I have been an adamant Ubuntu supporter since I was ‘converted’ to it – but I have been quite disappointed with Feisty (AKA: Version 7.04). Not Feisty itself, but the process.
I was running the previous version (Edgy) and tried to simply upgrade using the normal upgrade process. While I had no problem upgrading from Dapper to Edgy, I had an enormous problem upgrading from Edgy to Feisty. Part of it was a system issue, and the other part (I assume) was user error.
A week or so ago I tried to upgrade to Feisty from Edgy using the Update Manager (as suggested in the install instructions). However, the update manager kept providing me errors that several file locations could not be reached for download. The update manager would then quit, and I’d have to try again. I assumed this was just a busy server time, but after nearly a week of attempting it, I decided it must be more than that.
I tried editing my sources.list file to go to the generic ubuntu file repository instead of the country specific links, and it started working. Okay, so it’s finally upgrading. Now, there’s this huge notice that tells me not to stop the install or do anything to the computer until it’s done. A challenge to be sure, since it’s very difficult to keep my children away from that computer during the day and it was set to take many hours. Then disaster struck.
With 3 minutes left on the progress meter – it just stopped. For several hours I waited. Wondering if one of my kids had snuck in and touched something. Wondering if the fidgety power issues of my laptop going into suspend while I wasn’t sitting there doing anything had killed it. I still don’t know what caused it, but I do know what happened. Exactly what it said not to let happen – the install was interrupted. The computer frozen, I had no choice but to reboot, cross my fingers, and hope that whatever files were left to be downloaded in that last 3 minutes weren’t vital enough to stop it from loading.
On reboot everything was loading. I watched as the new Feisty logo appeared, the progress bar moving along at a snails pace (nothing new on my slow laptop), then my login box appeared, and it worked. I waited expectantly for the desktop to show up – feeling more and more hopeful that those last few files hadn’t hurt anything. The plain background showed, and then I waited. Waited for the box to appear – you know the one, the one with the little icons that shows what’s loading. The box that shows right before the desktop loads completely. It never came.
At this point, I’m sad to say, I had a bit of a fit. Colorful expletives rolled off my tongue at warp speed, and I even was annoyed enough to threaten my laptop that I was going to do the unthinkable – I told it I would install Windows on it. I even tried to, I’m ashamed to say. But my laptop rebelled against the torture, and continued to crash the new Windows install.
I finally relented in my fury. A couple of days had done some good for my temper and I trotted over to Ubuntu.com to download a fresh copy of Feisty. Now, the Ubuntu site has gotten a nifty fresh look to it, and the download page is quite different (at least from what I remember). I clicked on version I wanted to download, selected my computer type, picked a download location, and did a quick download. I then used my trusty ISO burning software to create an install disk. Then I popped my fresh install disk into the laptop and got ready to make install selections as normal. It loaded up a start page with a bunch of install options. I’m still not sure what the difference was supposed to be between ‘start and install’ and ‘install with disk’. Really user un-friendly options. In any event, I tried both of them. They both essentially did the same thing – that is, took forever.

### Extracted information
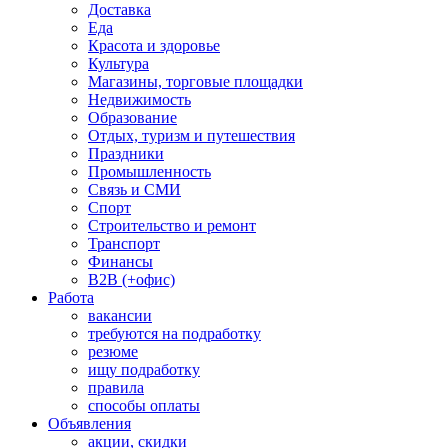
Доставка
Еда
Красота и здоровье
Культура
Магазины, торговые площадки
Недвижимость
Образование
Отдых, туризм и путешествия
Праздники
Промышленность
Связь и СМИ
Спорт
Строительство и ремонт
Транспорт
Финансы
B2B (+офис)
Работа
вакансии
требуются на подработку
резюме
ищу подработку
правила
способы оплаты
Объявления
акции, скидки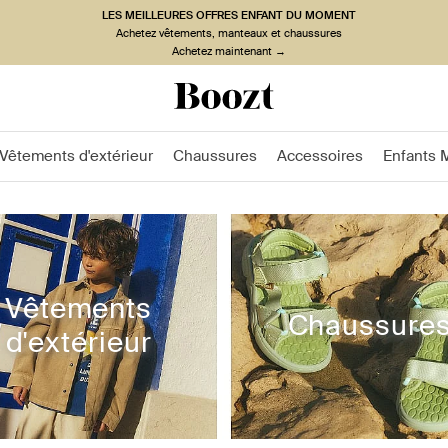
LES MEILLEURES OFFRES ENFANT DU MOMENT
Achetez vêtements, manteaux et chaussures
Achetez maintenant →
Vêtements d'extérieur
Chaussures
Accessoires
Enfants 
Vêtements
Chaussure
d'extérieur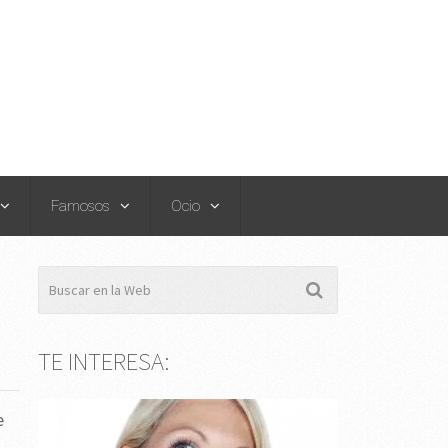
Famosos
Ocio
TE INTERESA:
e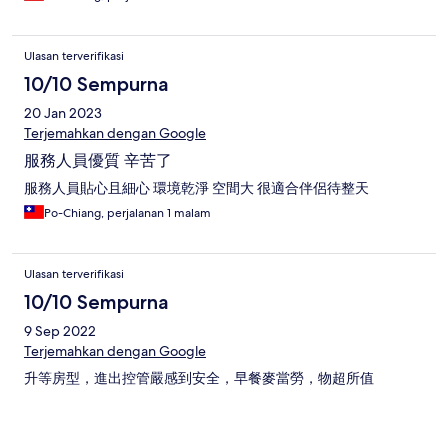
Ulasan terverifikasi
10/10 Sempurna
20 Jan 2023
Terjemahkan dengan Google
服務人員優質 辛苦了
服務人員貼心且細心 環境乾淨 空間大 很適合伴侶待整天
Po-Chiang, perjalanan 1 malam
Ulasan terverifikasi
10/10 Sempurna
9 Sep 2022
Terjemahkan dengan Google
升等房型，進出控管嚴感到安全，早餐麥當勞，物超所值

---

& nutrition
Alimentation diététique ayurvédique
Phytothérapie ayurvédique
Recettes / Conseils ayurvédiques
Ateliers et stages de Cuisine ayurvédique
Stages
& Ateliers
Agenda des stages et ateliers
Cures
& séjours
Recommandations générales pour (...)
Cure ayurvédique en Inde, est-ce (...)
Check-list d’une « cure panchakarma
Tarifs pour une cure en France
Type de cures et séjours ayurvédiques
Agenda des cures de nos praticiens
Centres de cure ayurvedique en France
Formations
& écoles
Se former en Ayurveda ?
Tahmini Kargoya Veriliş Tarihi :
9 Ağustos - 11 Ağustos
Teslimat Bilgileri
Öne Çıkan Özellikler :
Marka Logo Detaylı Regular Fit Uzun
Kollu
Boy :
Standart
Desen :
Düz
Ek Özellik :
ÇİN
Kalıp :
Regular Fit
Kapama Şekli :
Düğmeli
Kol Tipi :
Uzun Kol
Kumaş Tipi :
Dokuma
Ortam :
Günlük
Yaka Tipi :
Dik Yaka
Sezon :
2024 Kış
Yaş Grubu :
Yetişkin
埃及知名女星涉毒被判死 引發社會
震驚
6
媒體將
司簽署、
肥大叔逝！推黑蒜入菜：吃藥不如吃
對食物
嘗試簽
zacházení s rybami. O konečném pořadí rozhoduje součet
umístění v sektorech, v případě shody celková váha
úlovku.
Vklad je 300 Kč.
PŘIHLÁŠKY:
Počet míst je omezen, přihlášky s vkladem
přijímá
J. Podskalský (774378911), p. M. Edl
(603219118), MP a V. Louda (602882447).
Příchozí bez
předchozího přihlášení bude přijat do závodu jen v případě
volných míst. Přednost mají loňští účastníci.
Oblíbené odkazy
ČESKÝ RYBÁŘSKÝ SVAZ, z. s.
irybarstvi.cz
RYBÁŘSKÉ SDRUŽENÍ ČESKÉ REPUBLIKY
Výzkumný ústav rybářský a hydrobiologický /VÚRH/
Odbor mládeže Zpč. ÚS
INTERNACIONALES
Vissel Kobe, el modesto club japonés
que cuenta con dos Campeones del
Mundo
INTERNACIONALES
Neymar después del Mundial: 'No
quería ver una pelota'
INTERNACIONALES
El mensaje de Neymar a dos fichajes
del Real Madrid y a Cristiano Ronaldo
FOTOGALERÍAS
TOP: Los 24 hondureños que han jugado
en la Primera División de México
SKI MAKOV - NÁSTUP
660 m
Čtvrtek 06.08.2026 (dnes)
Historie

### What you will do
In the post about upgrading Ubuntu, what change got the upgrade from Edgy to Feisty to start working? Nothing in the listing is needed here.

### Completed task
Editing the sources.list file to point to the generic Ubuntu file repository instead of the country-specific links.